## Directions
Two lines in the listing below mark the span: one contains "8: (356, 27, 5.09)" and one contains "32: (200, 199, 3.75)". Reproduce both of them and everything between, exactly.

## Input material

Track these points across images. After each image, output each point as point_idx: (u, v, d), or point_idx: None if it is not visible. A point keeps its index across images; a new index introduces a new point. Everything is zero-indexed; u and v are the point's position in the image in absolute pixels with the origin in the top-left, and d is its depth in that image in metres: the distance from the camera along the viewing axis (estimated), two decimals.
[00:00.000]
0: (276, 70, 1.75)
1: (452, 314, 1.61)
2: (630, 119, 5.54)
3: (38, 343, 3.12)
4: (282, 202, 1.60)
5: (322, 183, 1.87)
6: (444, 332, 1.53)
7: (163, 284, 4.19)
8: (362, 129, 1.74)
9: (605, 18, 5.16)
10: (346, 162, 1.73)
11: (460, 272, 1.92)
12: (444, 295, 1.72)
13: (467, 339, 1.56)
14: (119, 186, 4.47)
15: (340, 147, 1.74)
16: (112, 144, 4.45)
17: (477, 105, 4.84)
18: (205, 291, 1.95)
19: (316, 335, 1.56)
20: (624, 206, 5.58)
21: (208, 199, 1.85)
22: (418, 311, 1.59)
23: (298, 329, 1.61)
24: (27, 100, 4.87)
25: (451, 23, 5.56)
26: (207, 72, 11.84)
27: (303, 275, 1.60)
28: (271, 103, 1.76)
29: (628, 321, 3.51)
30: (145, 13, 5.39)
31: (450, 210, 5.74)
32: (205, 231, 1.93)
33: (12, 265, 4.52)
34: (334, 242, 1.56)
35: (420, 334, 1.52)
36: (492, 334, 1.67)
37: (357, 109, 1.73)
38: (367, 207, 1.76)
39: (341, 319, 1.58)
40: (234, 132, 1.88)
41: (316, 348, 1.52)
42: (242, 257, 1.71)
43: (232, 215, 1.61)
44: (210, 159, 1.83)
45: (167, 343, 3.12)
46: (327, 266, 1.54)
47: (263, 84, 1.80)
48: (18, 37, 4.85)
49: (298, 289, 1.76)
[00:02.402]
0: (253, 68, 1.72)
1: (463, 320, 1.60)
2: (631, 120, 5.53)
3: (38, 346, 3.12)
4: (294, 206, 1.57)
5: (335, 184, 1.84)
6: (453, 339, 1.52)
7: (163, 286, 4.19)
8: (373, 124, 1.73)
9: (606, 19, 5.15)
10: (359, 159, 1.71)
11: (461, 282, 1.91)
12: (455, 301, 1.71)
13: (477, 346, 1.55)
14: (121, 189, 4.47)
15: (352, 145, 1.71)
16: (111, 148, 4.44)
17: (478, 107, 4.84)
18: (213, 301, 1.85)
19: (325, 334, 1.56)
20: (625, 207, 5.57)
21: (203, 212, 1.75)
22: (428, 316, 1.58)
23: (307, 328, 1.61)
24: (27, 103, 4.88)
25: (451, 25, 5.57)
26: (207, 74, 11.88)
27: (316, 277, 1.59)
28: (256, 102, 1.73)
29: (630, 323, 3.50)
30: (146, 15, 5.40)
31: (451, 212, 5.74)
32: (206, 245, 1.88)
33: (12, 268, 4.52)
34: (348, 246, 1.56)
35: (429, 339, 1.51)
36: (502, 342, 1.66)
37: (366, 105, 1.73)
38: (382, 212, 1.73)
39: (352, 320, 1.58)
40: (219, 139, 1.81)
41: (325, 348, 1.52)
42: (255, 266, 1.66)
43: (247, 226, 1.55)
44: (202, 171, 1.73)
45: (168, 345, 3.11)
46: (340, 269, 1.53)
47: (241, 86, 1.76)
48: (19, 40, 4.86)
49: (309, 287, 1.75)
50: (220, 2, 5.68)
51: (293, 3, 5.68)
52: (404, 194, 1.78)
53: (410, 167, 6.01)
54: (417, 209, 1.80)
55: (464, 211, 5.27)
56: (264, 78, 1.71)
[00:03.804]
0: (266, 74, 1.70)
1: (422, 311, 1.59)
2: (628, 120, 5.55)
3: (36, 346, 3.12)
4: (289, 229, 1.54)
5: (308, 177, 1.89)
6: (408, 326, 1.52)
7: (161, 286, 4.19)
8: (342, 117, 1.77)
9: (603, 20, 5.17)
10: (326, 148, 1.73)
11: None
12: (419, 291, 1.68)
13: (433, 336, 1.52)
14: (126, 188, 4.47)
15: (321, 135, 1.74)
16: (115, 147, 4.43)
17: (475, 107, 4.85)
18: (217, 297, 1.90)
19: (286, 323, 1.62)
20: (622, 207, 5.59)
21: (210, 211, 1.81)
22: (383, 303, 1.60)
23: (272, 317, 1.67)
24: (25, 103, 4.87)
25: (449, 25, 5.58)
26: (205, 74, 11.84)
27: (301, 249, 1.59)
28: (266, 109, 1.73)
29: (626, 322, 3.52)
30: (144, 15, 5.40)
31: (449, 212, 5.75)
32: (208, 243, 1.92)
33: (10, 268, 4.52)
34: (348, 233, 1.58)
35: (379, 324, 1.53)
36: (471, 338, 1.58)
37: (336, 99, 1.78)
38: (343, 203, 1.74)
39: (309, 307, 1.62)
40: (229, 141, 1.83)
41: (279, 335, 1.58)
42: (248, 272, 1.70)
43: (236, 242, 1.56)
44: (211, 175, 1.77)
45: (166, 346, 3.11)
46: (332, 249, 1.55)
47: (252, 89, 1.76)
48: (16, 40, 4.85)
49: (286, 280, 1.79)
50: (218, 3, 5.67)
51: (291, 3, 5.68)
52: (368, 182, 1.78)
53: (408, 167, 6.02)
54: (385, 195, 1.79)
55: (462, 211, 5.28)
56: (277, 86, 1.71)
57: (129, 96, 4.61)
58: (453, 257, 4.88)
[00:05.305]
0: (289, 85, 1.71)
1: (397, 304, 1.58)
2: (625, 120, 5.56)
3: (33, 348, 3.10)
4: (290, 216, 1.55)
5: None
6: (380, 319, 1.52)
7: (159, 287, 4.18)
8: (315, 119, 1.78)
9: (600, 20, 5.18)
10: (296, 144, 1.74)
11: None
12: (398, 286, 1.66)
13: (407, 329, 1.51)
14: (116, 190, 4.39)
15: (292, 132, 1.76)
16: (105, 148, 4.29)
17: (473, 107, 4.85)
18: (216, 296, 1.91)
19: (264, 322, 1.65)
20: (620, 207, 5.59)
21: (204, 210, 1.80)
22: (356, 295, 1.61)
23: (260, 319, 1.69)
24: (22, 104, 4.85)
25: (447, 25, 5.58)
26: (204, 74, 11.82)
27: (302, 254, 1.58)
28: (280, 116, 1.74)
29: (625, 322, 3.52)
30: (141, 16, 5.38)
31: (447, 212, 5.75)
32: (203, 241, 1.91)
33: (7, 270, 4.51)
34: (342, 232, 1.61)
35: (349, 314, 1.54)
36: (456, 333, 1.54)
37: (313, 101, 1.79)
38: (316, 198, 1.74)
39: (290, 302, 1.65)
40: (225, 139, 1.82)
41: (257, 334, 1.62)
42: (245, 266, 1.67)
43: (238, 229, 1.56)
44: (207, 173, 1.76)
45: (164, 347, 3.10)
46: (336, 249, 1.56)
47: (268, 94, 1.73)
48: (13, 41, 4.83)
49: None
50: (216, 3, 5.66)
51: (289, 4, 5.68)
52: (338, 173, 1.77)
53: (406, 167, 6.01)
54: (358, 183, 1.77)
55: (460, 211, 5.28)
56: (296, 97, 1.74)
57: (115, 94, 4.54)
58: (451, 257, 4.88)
* * *
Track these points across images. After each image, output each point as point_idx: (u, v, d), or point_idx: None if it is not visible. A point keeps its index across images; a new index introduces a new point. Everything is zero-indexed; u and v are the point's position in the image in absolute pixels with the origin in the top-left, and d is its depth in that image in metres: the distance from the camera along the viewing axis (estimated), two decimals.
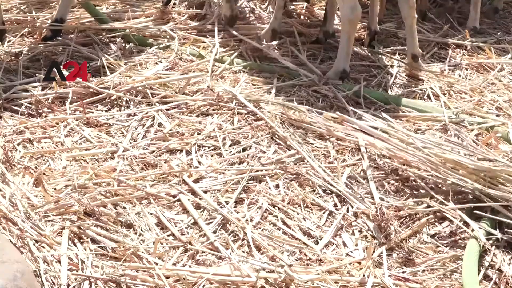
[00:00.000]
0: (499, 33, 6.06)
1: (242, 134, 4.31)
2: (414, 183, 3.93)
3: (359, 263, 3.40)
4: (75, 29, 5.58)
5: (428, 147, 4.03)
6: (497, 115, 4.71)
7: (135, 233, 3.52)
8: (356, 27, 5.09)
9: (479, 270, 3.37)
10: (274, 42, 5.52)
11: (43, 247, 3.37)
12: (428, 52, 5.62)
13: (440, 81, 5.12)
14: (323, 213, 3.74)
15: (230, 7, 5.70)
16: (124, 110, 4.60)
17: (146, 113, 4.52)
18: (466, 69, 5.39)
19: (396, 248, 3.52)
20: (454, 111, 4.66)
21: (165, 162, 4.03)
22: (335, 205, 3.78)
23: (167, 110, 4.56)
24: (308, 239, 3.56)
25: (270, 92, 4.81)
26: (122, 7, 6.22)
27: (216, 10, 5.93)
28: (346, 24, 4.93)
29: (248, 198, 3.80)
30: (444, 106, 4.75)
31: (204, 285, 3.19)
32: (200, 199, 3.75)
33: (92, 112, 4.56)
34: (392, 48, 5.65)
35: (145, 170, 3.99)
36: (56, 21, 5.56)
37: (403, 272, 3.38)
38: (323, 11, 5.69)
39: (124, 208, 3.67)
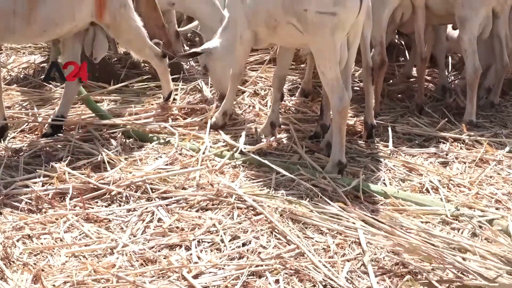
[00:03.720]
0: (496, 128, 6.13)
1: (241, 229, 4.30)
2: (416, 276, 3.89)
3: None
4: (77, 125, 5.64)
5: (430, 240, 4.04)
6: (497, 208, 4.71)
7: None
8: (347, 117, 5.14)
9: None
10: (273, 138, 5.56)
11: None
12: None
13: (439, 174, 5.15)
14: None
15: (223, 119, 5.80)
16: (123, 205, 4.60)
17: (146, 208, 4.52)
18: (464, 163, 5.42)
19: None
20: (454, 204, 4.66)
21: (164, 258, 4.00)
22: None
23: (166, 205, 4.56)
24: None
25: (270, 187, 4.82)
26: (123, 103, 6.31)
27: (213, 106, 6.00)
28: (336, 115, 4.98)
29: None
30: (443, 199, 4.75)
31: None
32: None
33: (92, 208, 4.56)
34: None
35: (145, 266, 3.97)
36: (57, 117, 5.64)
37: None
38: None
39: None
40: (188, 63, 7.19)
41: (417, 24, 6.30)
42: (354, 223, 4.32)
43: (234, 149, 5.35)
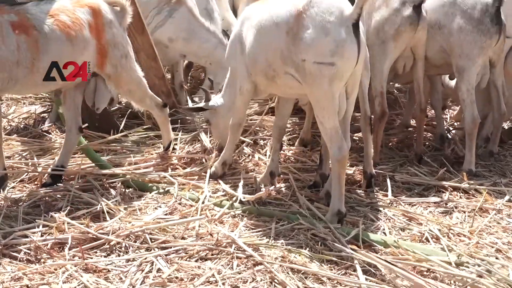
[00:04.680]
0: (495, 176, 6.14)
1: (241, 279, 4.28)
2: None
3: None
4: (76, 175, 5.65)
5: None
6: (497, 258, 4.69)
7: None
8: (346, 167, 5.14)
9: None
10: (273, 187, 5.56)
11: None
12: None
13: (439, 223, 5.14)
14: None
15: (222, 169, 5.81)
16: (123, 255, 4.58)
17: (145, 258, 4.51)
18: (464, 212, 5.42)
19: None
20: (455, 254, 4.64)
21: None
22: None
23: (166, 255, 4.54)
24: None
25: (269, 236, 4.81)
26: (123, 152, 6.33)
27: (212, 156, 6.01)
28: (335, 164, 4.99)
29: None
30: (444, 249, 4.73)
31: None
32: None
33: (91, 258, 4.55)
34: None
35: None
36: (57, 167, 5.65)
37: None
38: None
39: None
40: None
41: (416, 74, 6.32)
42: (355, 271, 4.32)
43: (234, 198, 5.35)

## Exercise answer
8: (356, 27, 5.09)
9: (479, 270, 3.37)
10: (274, 42, 5.52)
11: (43, 247, 3.37)
12: (428, 52, 5.62)
13: (440, 81, 5.12)
14: (323, 213, 3.74)
15: (230, 7, 5.70)
16: (124, 110, 4.60)
17: (146, 113, 4.52)
18: (466, 69, 5.39)
19: (396, 248, 3.52)
20: (454, 111, 4.66)
21: (165, 162, 4.03)
22: (335, 205, 3.78)
23: (167, 110, 4.56)
24: (308, 239, 3.56)
25: (270, 92, 4.81)
26: (122, 7, 6.22)
27: (216, 10, 5.93)
28: (346, 24, 4.93)
29: (248, 198, 3.80)
30: (444, 106, 4.75)
31: (204, 285, 3.19)
32: (200, 199, 3.75)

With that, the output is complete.